Banglalion Communications Ltd was a privately held Bangladeshi 4G wireless broadband operator. It used WiMAX technology. It had a nationwide licence from the Bangladesh Telecommunication Regulatory Commission (BTRC) to provide broadband wireless access services for data, voice and video. Banglalion covered 7 divisional headquarters and 30 major districts of Bangladesh. As of 2022, it does not provide any products.

History
Banglalion, chaired by Major (Retd.) Abdul Mannan, won a WiMAX licence in an auction held by the Bangladesh Telecommunication Regulatory Commission (BTRC) in September 2008. It was the highest bidder, at Tk 2.15 billion ($31.4M as of September 2008), and chose spectrum in the 2585-2620 MHz bandwidth. In November 2009, it became the second operator, after Augere, to launch a WiMAX network in Bangladesh.
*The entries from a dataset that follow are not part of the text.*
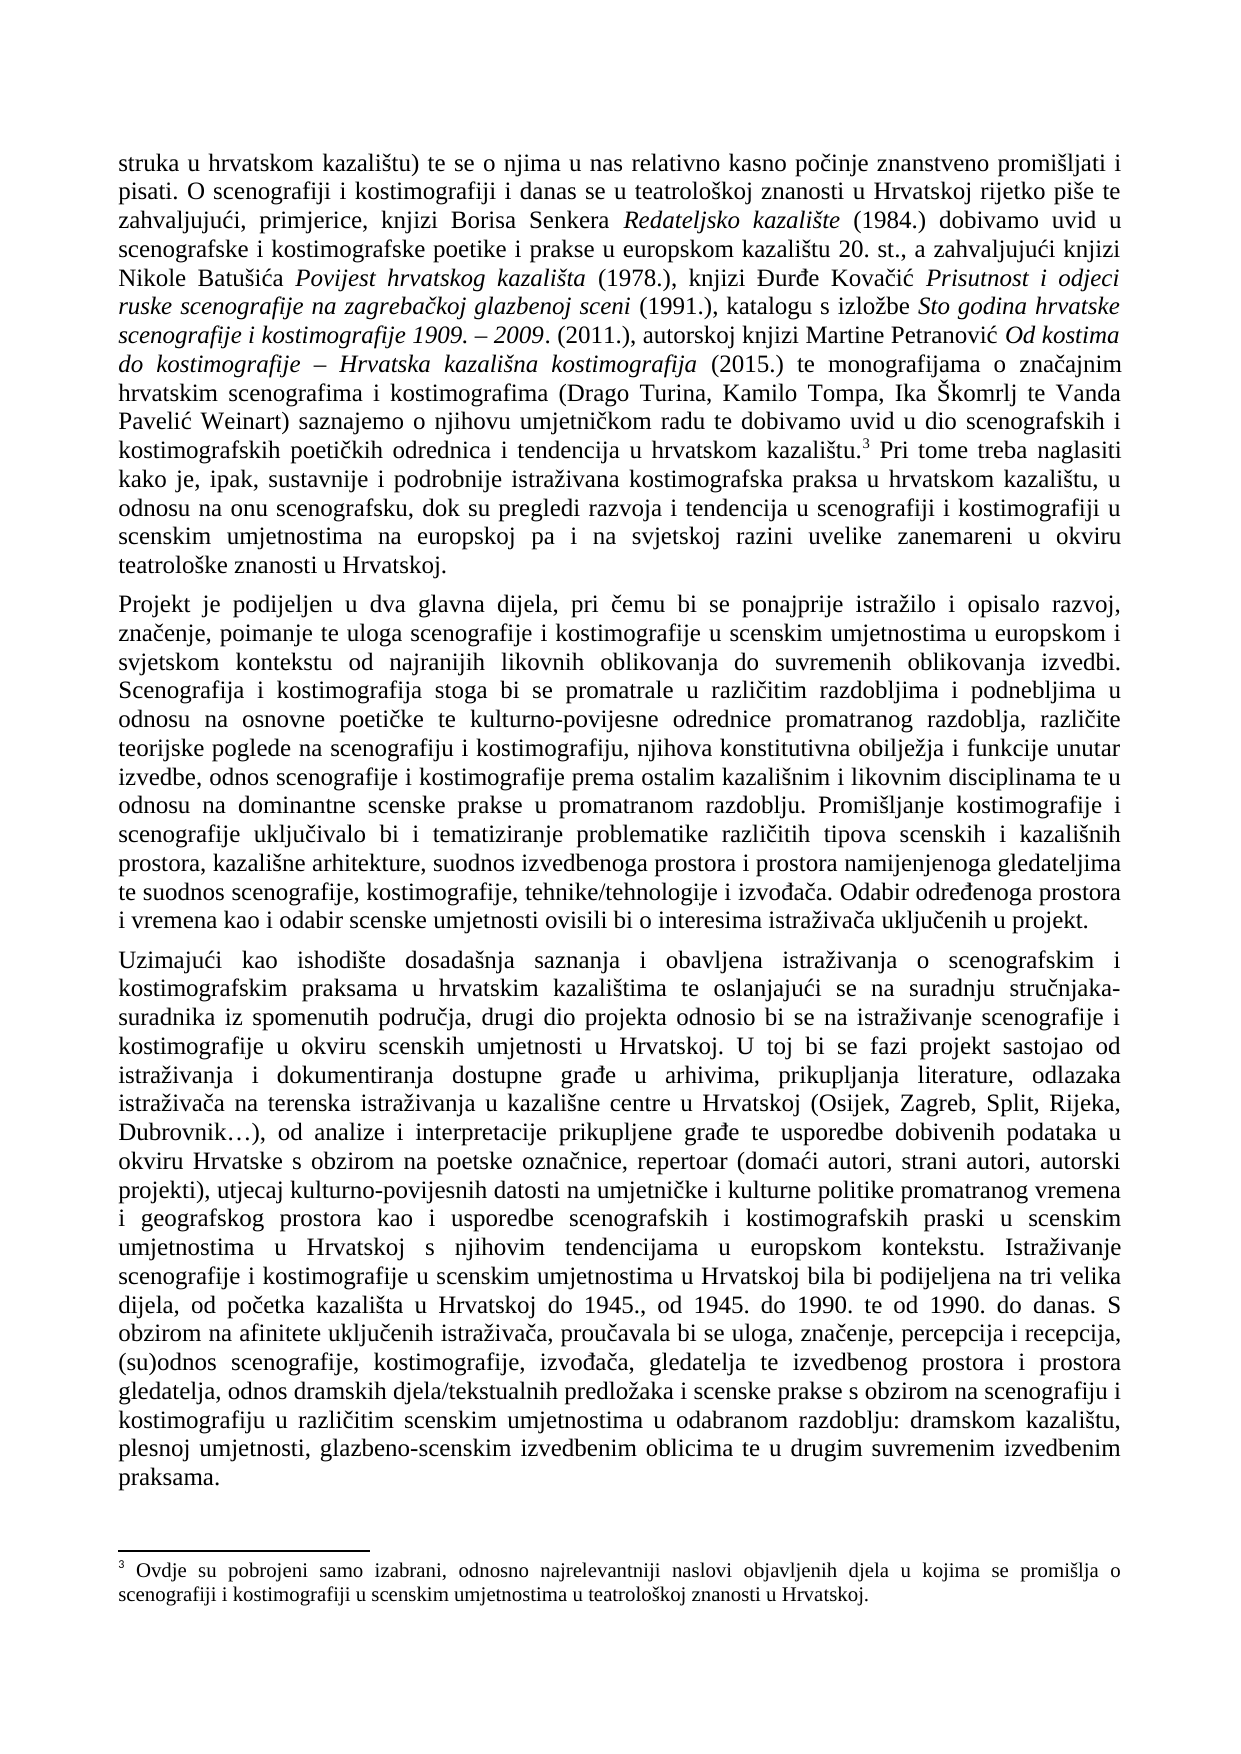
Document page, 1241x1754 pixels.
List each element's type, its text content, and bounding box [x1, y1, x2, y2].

text Projekt je podijeljen u dva glavna dijela, pri čemu bi se ponajprije istražilo i opisalo razvoj, značenje, poimanje te uloga scenografije i kostimografije u scenskim umjetnostima u europskom i svjetskom kontekstu od najranijih likovnih oblikovanja do suvremenih oblikovanja izvedbi. Scenografija i kostimografija stoga bi se promatrale u različitim razdobljima i podnebljima u odnosu na osnovne poetičke te kulturno-povijesne odrednice promatranog razdoblja, različite teorijske poglede na scenografiju i kostimografiju, njihova konstitutivna obilježja i funkcije unutar izvedbe, odnos scenografije i kostimografije prema ostalim kazališnim i likovnim disciplinama te u odnosu na dominantne scenske prakse u promatranom razdoblju. Promišljanje kostimografije i scenografije uključivalo bi i tematiziranje problematike različitih tipova scenskih i kazališnih prostora, kazališne arhitekture, suodnos izvedbenoga prostora i prostora namijenjenoga gledateljima te suodnos scenografije, kostimografije, tehnike/tehnologije i izvođača. Odabir određenoga prostora i vremena kao i odabir scenske umjetnosti ovisili bi o interesima istraživača uključenih u projekt. [118, 589, 1122, 934]
text Uzimajući kao ishodište dosadašnja saznanja i obavljena istraživanja o scenografskim i kostimografskim praksama u hrvatskim kazalištima te oslanjajući se na suradnju stručnjaka-suradnika iz spomenutih područja, drugi dio projekta odnosio bi se na istraživanje scenografije i kostimografije u okviru scenskih umjetnosti u Hrvatskoj. U toj bi se fazi projekt sastojao od istraživanja i dokumentiranja dostupne građe u arhivima, prikupljanja literature, odlazaka istraživača na terenska istraživanja u kazališne centre u Hrvatskoj (Osijek, Zagreb, Split, Rijeka, Dubrovnik…), od analize i interpretacije prikupljene građe te usporedbe dobivenih podataka u okviru Hrvatske s obzirom na poetske označnice, repertoar (domaći autori, strani autori, autorski projekti), utjecaj kulturno-povijesnih datosti na umjetničke i kulturne politike promatranog vremena i geografskog prostora kao i usporedbe scenografskih i kostimografskih praski u scenskim umjetnostima u Hrvatskoj s njihovim tendencijama u europskom kontekstu. Istraživanje scenografije i kostimografije u scenskim umjetnostima u Hrvatskoj bila bi podijeljena na tri velika dijela, od početka kazališta u Hrvatskoj do 1945., od 1945. do 1990. te od 1990. do danas. S obzirom na afinitete uključenih istraživača, proučavala bi se uloga, značenje, percepcija i recepcija, (su)odnos scenografije, kostimografije, izvođača, gledatelja te izvedbenog prostora i prostora gledatelja, odnos dramskih djela/tekstualnih predložaka i scenske prakse s obzirom na scenografiju i kostimografiju u različitim scenskim umjetnostima u odabranom razdoblju: dramskom kazalištu, plesnoj umjetnosti, glazbeno-scenskim izvedbenim oblicima te u drugim suvremenim izvedbenim praksama. [118, 945, 1122, 1491]
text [118, 148, 1122, 579]
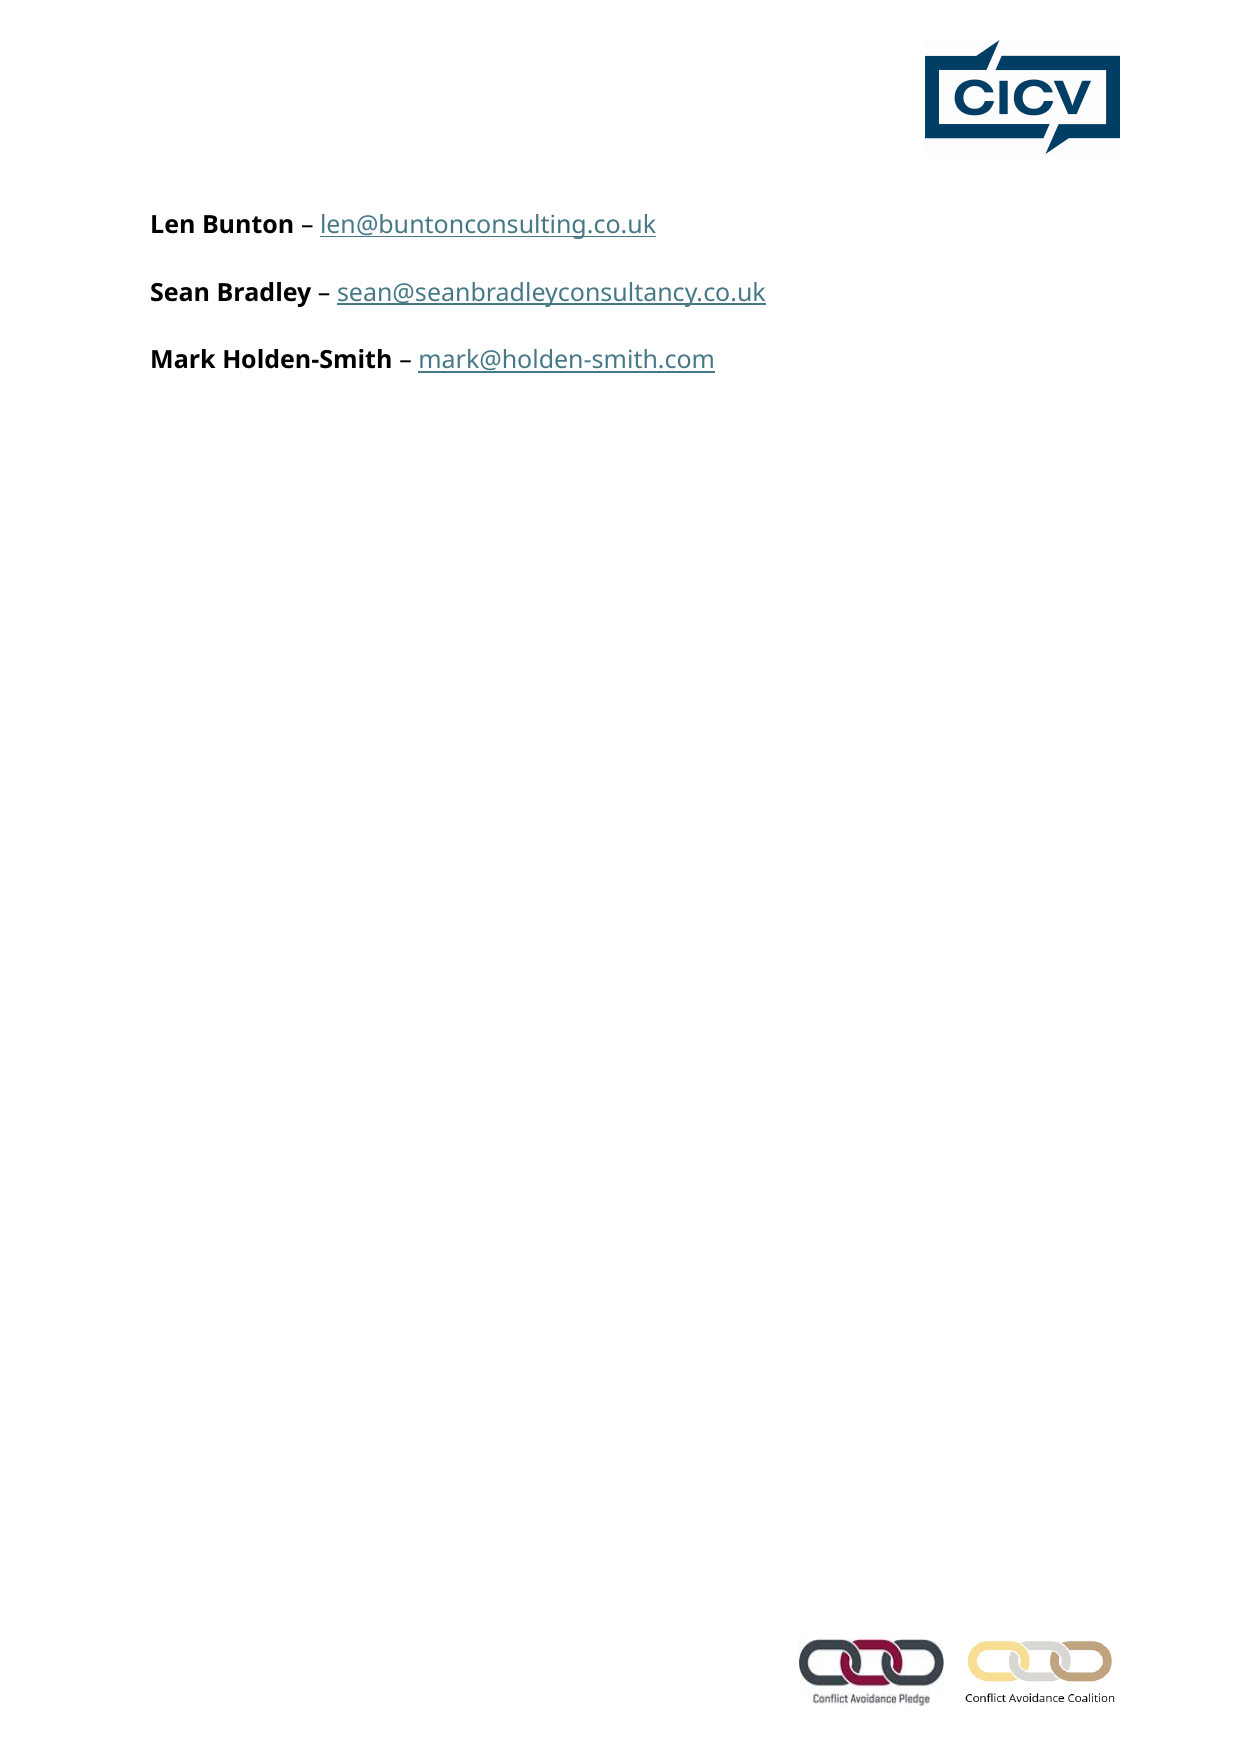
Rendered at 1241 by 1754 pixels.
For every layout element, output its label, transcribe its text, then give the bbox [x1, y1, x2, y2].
As of 2022, it does not provide any products.

Services

Banglalion used to offer both postpaid and prepaid packages for its users. These packages came in different bandwidth and speed limits. Banglalion's competitors were Qubee and Ollo.

Coverage

Banglalion used to cover 7 divisional cities Dhaka, Gazipur, Chittagong, Sylhet, Rajshahi, Khulna, Rangpur and Barisal. Network had rolled out in other major cities such as Munshiganj, Naraynganj, Rajbari, Mymensingh, Comilla, Noakhali, Laxmipur, Satkhira, Bogra, and Cox's Bazar.

Banglalion officially shut down 
In 2021, Banglalion's license was revoked and was officially shut down. In December 2020, BTRC owed Banglalion about BDT 205.94 crore. They cannot afford to repay this loan. As a result, despite the license being valid until 2023, Banglalion's license was revoked.